Close to the reception at the King Thomond is a timetable of the weekly activities for the asylum seekers, with many events facilitated by members of the local community.

The list of activities underline the lengths locals have gone to to make the asylum seekers welcome – Lisdoonvarna’s Got Talent Rehearsal, Tidy Towns Lisdoonvarna, GAA Cúil Camp, Girls’ Gaelic Football U12 and FAI soccer summer camp.

Theresa O’Donoghue has been to the forefront at fostering links through Lisdoonvarna is Nurturing Knowledge and Solidarity (Links).

She has been involved in setting up art and crafts on a Monday, a children’s talent camp on Tuesdays, coffee mornings on Thursdays. Another group has been trained up to teach English through conversation with Fáilte Isteach.

Residents also get to go swimming once a week in Lahinch through Links.

However, O’Donoghue has expressed her frustration with the failure of the RIA and the Department of Justice in supporting the efforts made by Links in helping the asylum seekers integrate into the community.

She says it has received no funding from the department, and locals on the frontline doing what they can to help integration have been let down from the start. “As ever the RIA, like so many other areas of government, depends upon volunteers fundraising and doing their work for them. No more.”

Project funding

A spokesman for the department said funding has been provided to two projects in Lisdoonvarna under the Communities Integration Fund (CIF).

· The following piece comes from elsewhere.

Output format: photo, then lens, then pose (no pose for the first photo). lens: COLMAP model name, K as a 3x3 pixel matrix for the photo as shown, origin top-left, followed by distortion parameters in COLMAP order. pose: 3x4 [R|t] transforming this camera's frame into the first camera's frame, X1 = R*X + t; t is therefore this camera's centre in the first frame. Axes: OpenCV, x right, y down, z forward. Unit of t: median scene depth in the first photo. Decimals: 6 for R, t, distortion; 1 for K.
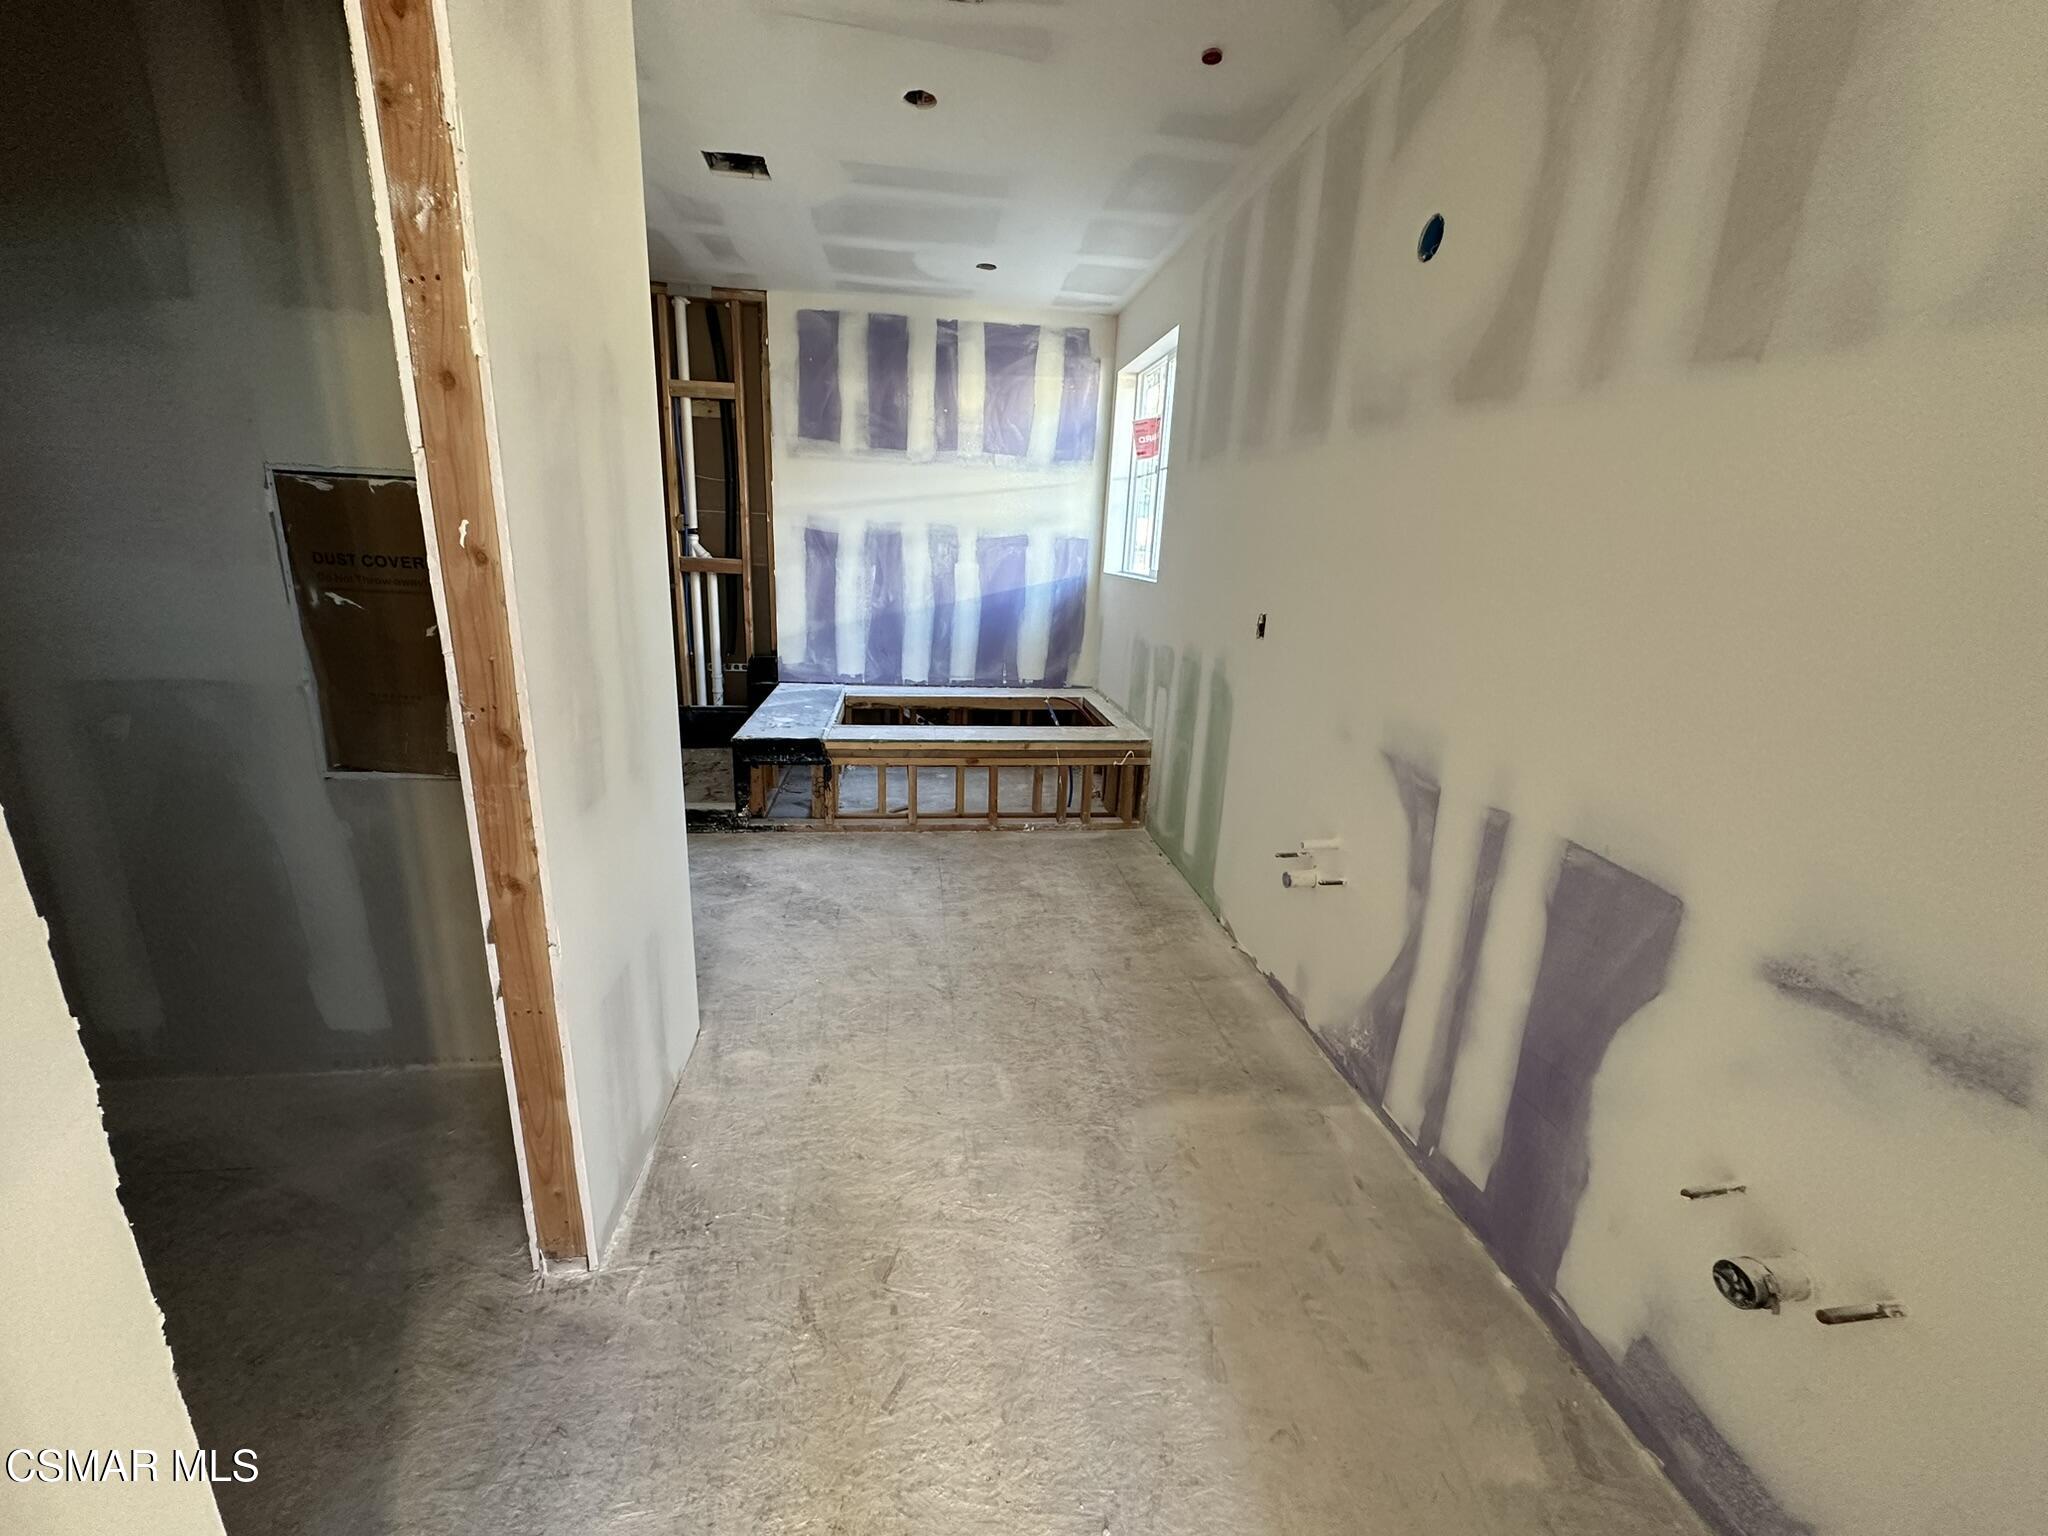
lens RADIAL K [[821.1, 0, 1019.8], [0, 821.1, 764.2], [0, 0, 1]] dist [0.003040, 0.000405]
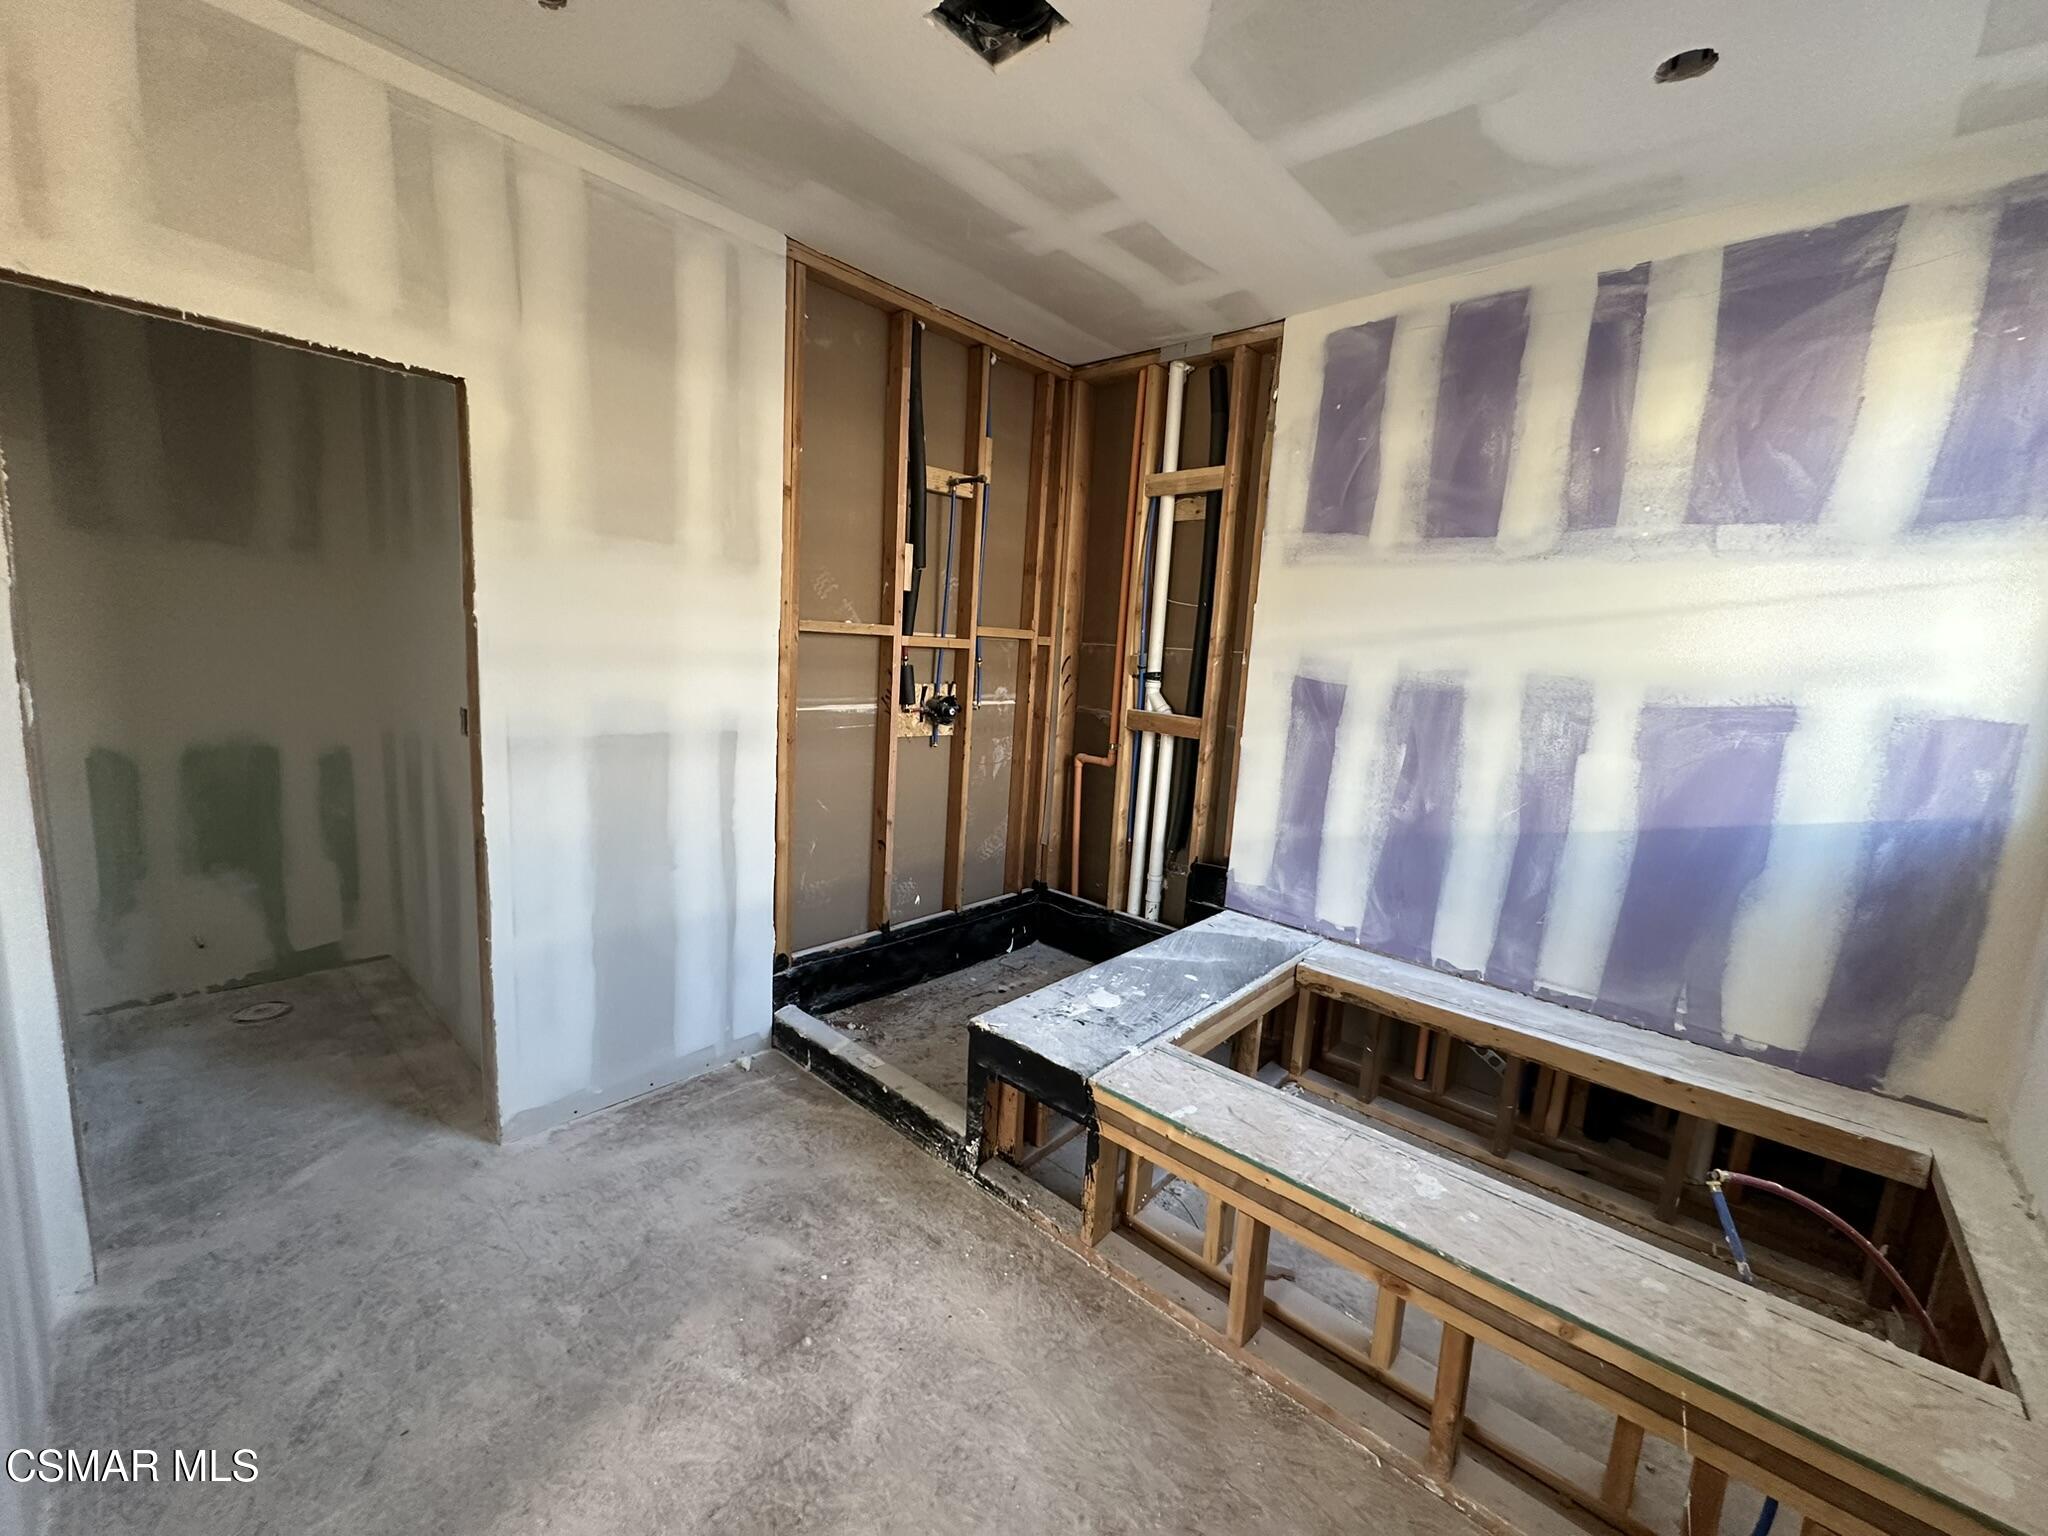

“In addition to the CIF, the Department of Justice is committed to providing supports to help the integration of residents of the King Thomond Centre into the wider community. The department is finalising the provision of funding [in the order of €22,500] to Clare Immigrant Support Centre to provide an outreach project to the King Thomond Direct Provision Centre in Lisdoonvarna.”

Orla Ní Éilí of the Clare Immigrant Support Centre was holding a clinic in the foyer of the hotel last week. “Things are going well in the direct provision centre, it is run very well and the food is fantastic,” she says.

“The truth is while doing all these things, the asylum seekers’ lives are very uncertain. They are in a precarious station to be at in life because you are not too sure what is in front of you after everything you knew and loved is left behind you.”

O’Halloran is less convinced. “We don’t really see the asylum seekers here. Organised coffee mornings are all very well, but I don’t believe that is integration.”

As for Hussain, he knew life in direct provision was never going to be easy: “It is hard and I take it is a challenge for me but I will face it as I don’t have any other choice.”